Here’s [an excerpt from] the Forum story about the lawsuit:

Battle for building roads in the Badlands intensifies

By: Patrick Springer, Forum Communications

FARGO — A legal battle is intensifying to decide if roads can be built in areas of the Little Missouri National Grasslands now managed as roadless and eligible to be protected as wilderness.

The dispute started this summer when four North Dakota counties sued the federal government, asserting they have the legal right to build roads along section lines.

Advocates of a proposal to designate as wilderness several pristine pockets of federally-owned grasslands have said the lawsuit, if successful, would nullify the suggested Prairie Legacy Wilder-ness, which so far lacks congressional sponsors.

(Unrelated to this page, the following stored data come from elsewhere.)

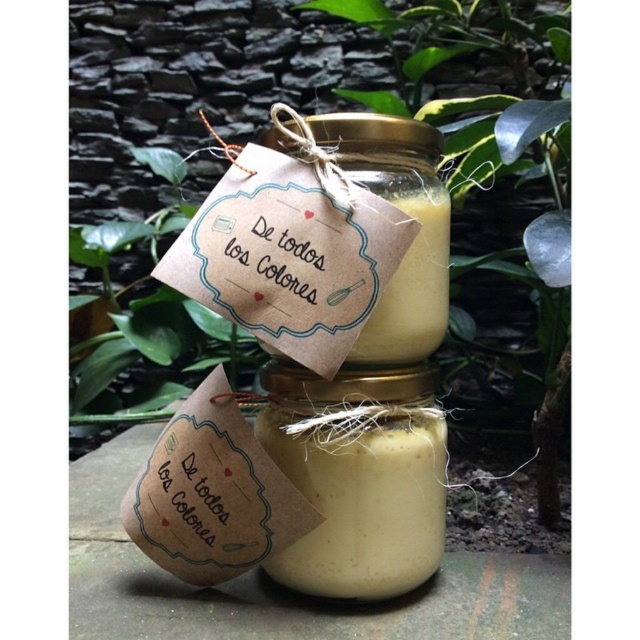
You are a delivery person who needs to place a package between the green leafy plant at center and the yellow matte jar at center. Can you fit the package if it is 1 foot wide?

The green leafy plant at center is wider than the yellow matte jar at center. The space between them may be limited, but since the exact distance isn

You are a photographer setting up a shot of the green leafy plant at center. The camera is positioned 31.45 inches away from the plant. If you want to capture the entire plant in the frame without moving the camera, what adjustment should you make?

The green leafy plant at center is 31.45 inches away from the camera. To capture the entire plant in the frame without moving the camera, you should adjust the zoom lens to a wider angle.

You are standing 4 feet away from the stone surface where the jars are placed. If you move forward 0.64 feet, will you be closer to the point at coordinates point (548, 435) than the jars?

The distance of point point (548, 435) from camera is 3.36 feet. After moving forward 0.64 feet from your initial position of 4 feet away, you will be 3.36 feet away, which matches the distance of the point. Therefore, you will be at the same distance as the point point (548, 435), so you will be equally close to the point and the jars.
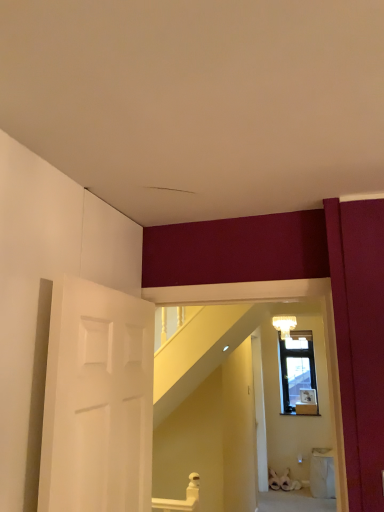
Question: Is white frosted glass light fixture at upper center positioned with its back to white matte door at center?

Choices:
 (A) no
 (B) yes

Answer: (A)

Question: Considering the relative sizes of white frosted glass light fixture at upper center and white matte door at center in the image provided, is white frosted glass light fixture at upper center bigger than white matte door at center?

Choices:
 (A) no
 (B) yes

Answer: (A)

Question: Considering the relative sizes of white frosted glass light fixture at upper center and white matte door at center in the image provided, is white frosted glass light fixture at upper center shorter than white matte door at center?

Choices:
 (A) yes
 (B) no

Answer: (A)

Question: Does white frosted glass light fixture at upper center touch white matte door at center?

Choices:
 (A) no
 (B) yes

Answer: (A)

Question: Is white frosted glass light fixture at upper center not inside white matte door at center?

Choices:
 (A) yes
 (B) no

Answer: (A)

Question: Is white frosted glass light fixture at upper center at the left side of white matte door at center?

Choices:
 (A) yes
 (B) no

Answer: (B)

Question: From the image's perspective, is white matte door at center on top of white frosted glass light fixture at upper center?

Choices:
 (A) yes
 (B) no

Answer: (B)

Question: Considering the relative sizes of white matte door at center and white frosted glass light fixture at upper center in the image provided, is white matte door at center taller than white frosted glass light fixture at upper center?

Choices:
 (A) yes
 (B) no

Answer: (A)

Question: Considering the relative sizes of white matte door at center and white frosted glass light fixture at upper center in the image provided, is white matte door at center thinner than white frosted glass light fixture at upper center?

Choices:
 (A) no
 (B) yes

Answer: (B)

Question: From a real-world perspective, is white matte door at center over white frosted glass light fixture at upper center?

Choices:
 (A) yes
 (B) no

Answer: (B)

Question: Is white matte door at center positioned before white frosted glass light fixture at upper center?

Choices:
 (A) no
 (B) yes

Answer: (B)

Question: From the image's perspective, is white matte door at center under white frosted glass light fixture at upper center?

Choices:
 (A) yes
 (B) no

Answer: (A)

Question: Considering the positions of point (253, 335) and point (296, 325), is point (253, 335) closer or farther from the camera than point (296, 325)?

Choices:
 (A) farther
 (B) closer

Answer: (B)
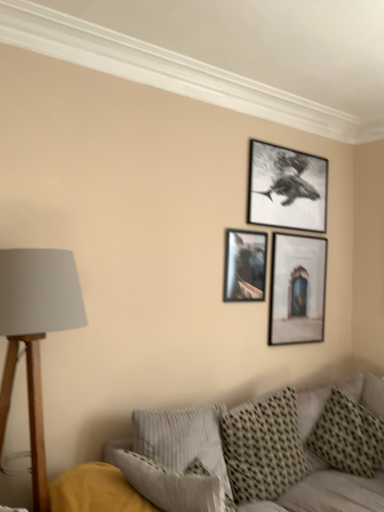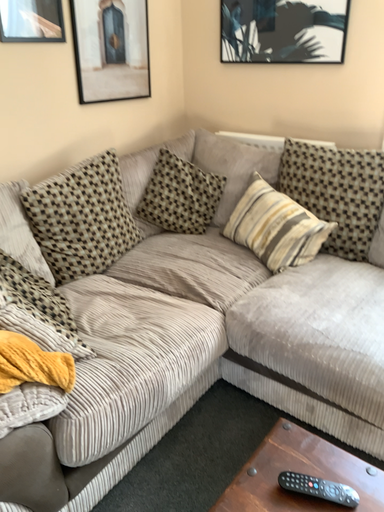
Question: How did the camera likely rotate when shooting the video?

Choices:
 (A) rotated upward
 (B) rotated downward

Answer: (B)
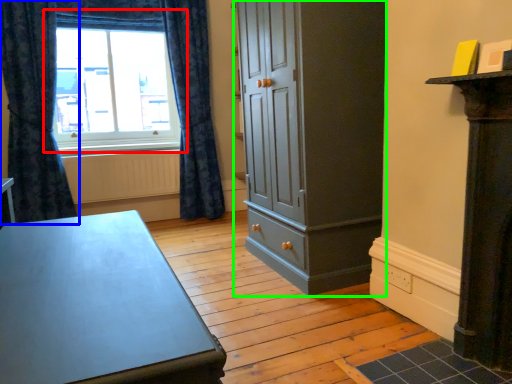
Question: Which object is the closest to the window (highlighted by a red box)? Choose among these: curtain (highlighted by a blue box) or cupboard (highlighted by a green box).

Choices:
 (A) curtain
 (B) cupboard

Answer: (A)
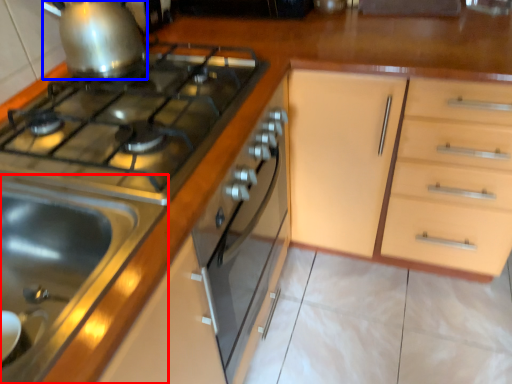
Question: Which point is closer to the camera, sink (highlighted by a red box) or kitchen appliance (highlighted by a blue box)?

Choices:
 (A) sink
 (B) kitchen appliance

Answer: (A)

Now the state of North Dakota has entered the battle, with a separate lawsuit claiming a similar legal right to build section-line roads on the three national grasslands in the state.

Both lawsuits are playing out in U.S. District Court in Bismarck amid rapid oil and gas drilling in western North Dakota’s Bakken Formation, part of which lies within the 1.2-million-acre Little Missouri National Grasslands.

The U.S. Forest Service, which manages the federal grasslands, recently denied permission to some state mineral lease holders to build access roads to drill for oil or gas.

DickinsonPress.com

 [Editor's Note: Jim included the whole Forum story, which is probably okay since his blog is hosted on the Forum's blog system. We're only posting part of the story. You'll have to click through to read the rest.]


Comments (2)add comment

big jake said:

...
Great story, Jim. I would add that the United Plainsmen evolved out of that 70's era and played a significant role in stopping the gutting of ND. They evolved into the DRC. Gov. Guy was on the wrong side on this issue. Art Link truly did save us. Good men are far too rare.

A reminder here is in order. The greedy side never rests; they just hide out for a while but are always able to move when opportunity shows up.
We have had over 20 years of bad guys in charge. Notwithstanding the fact that if the Bakken had not appeared(no, Jack and John and Eddie did not put the oil in the ground) our state would be perhaps the biggest victim of the economic crisis that has the nation in its grip.
While most of our Democratic candidates are still suffering from the Guy,Dorgan, Conrad syndrome, it is imperative that we support them. The other side is a wrecking crew both here and nationally, of biblical proportions. I still have some hope that our candidates can be convinced to really think about who we are and what we stand for. In our 2 party entrenched system we have little choice and we all need to stand up. Please, my fellow democrats, do it. It does not hurt and you might be surprised at how good it feels.
 
October 09, 2012
Votes: +1

nimrod said:

...
These guys don't even pay lip service to the idea of stewardship of state resources for future generations.